When triggers occur:

  • Charge Nurse informs OT leadership immediately
  • OT leadership activates administrator on-call and support services
  • Surge plan used (open additional room if safe, call staff on-call, reschedule elective safely)
  • Communication recorded (decision + rationale + actions)

7.7.4 Cancellations governance

Cancellations must be:

  • Documented with standardized reasons
  • Reviewed for avoidable causes
  • Used for improvement (not blame)

7.8 Outsourced Services Governance — “If they work inside OT, they work under OT safety rules”

Outsourced cleaning, CSSD interfaces, vendors, and contractors can strengthen OT—or quietly weaken it. Governance makes sure they remain inside the quality system.

7.8.1 Minimum requirements for outsourced services

All outsourced services working in OT must have:

  • Defined scope and responsibilities
  • SLA/KPIs (turnaround, quality, compliance)
  • Competency and training requirements
  • IPC requirements (PPE, contact times, cleaning agents)
  • Documentation and traceability requirements
  • Incident reporting expectations
  • Audit rights for the hospital and corrective action requirements

7.8.2 Vendor access control

Vendors entering OT must follow:

  • Authorization and sign-in
  • Dress code/PPE
  • Privacy/confidentiality rules
  • Professional boundary: vendor supports equipment/logistics; vendor does not provide clinical care

7.8.3 Performance monitoring

OTMC reviews outsourced performance:

  • SLA reports
  • Nonconformities (defects, delays, breaches)
  • Corrective actions and evidence of closure
  • Escalation for repeated failures

8. Records and documentation (what surveyors look for)

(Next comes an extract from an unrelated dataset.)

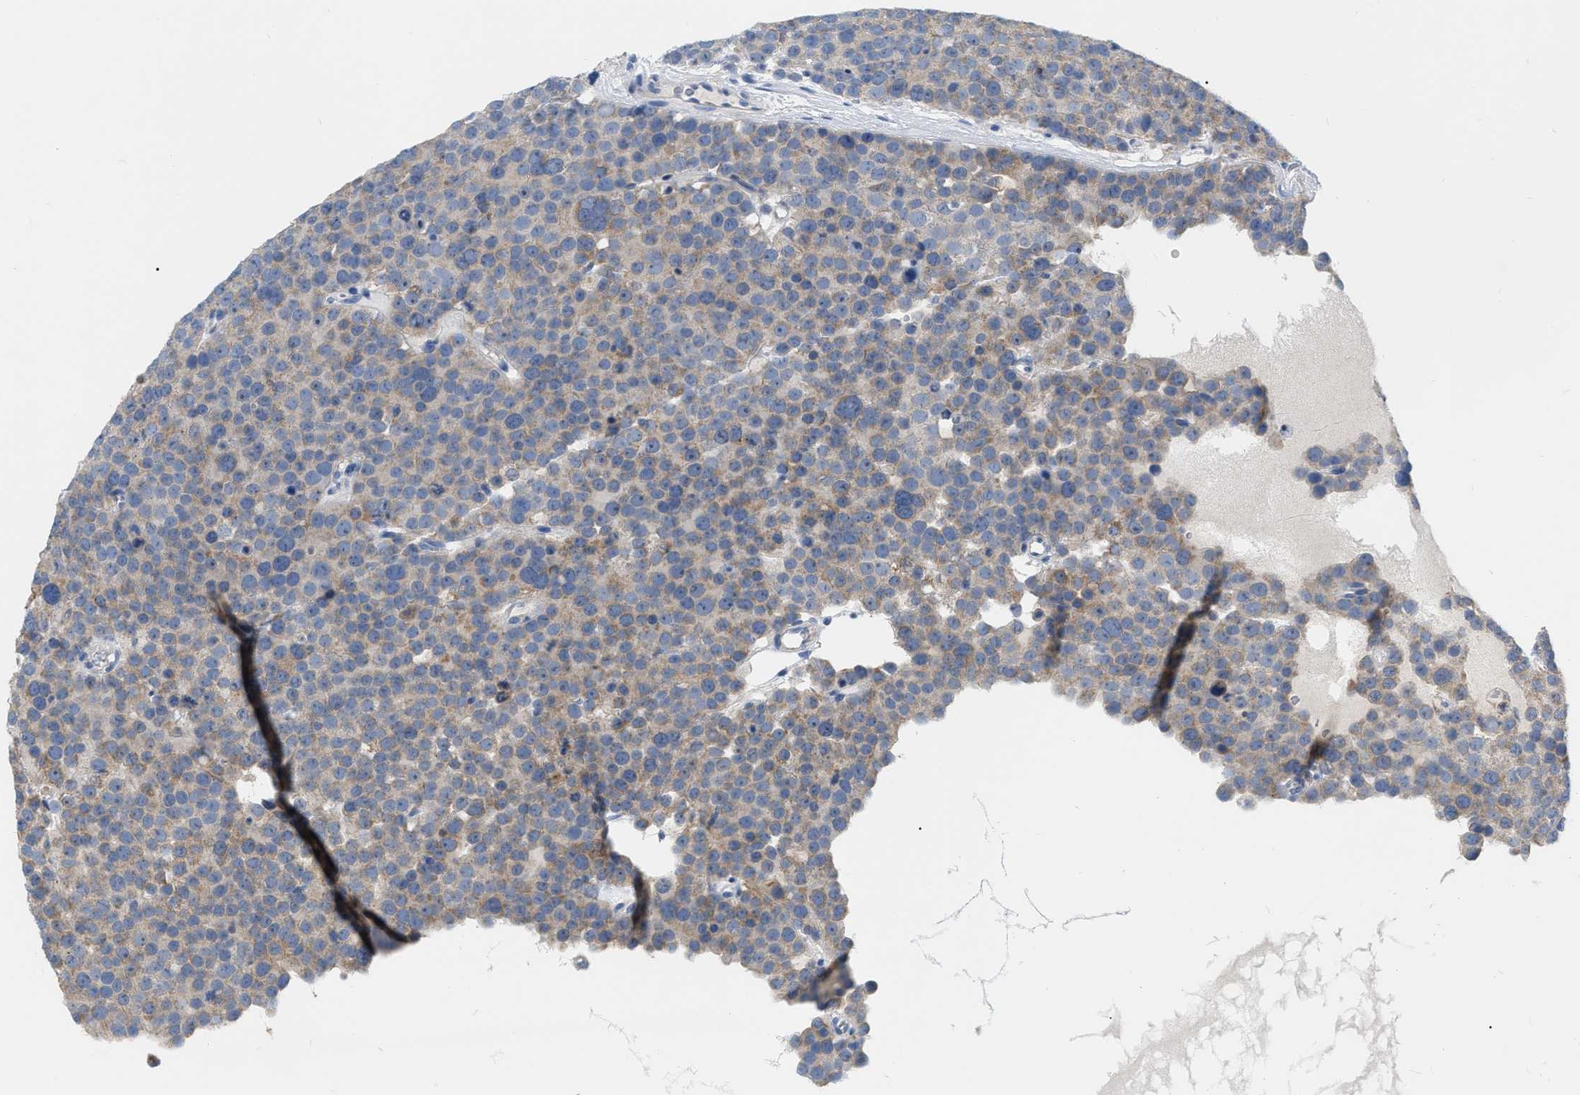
{"staining": {"intensity": "negative", "quantity": "none", "location": "none"}, "tissue": "testis cancer", "cell_type": "Tumor cells", "image_type": "cancer", "snomed": [{"axis": "morphology", "description": "Seminoma, NOS"}, {"axis": "topography", "description": "Testis"}], "caption": "Immunohistochemistry (IHC) micrograph of neoplastic tissue: human seminoma (testis) stained with DAB (3,3'-diaminobenzidine) exhibits no significant protein staining in tumor cells. The staining is performed using DAB brown chromogen with nuclei counter-stained in using hematoxylin.", "gene": "DDX56", "patient": {"sex": "male", "age": 71}}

OT keeps controlled evidence of:

  • Scope of Service (current and archived)
  • OTMC TOR, agendas, minutes, action logs
  • Master policy index, version history, acknowledgement records
  • Risk register and annual safety plan
  • KPI dashboard and audit reports
  • Outsourced service SLAs, evaluations, corrective action files

9. Quality indicators (minimum KPI set)

  • Cancellation rate (overall + avoidable)
  • OT utilization and overtime
  • First case on-time start
  • Turnover time (median + outliers)
  • Count discrepancy rate and near-miss trends
  • Sterile supply defects (missing/damaged/wet packs)
  • Cleaning audit compliance
  • Policy acknowledgement and competency completion rate

These support the “measure–improve–report” expectation in quality and safety governance. (Digital Assets)

10. References (core)

  • CBAHI Portal National standards & patient safety requirements framework.
  • JCI leadership and reporting expectations Example GLD reporting statements and standards development. (Digital Assets)
  • WHO Surgical Safety Checklist and tools Supports standardized safe-surgery reliability.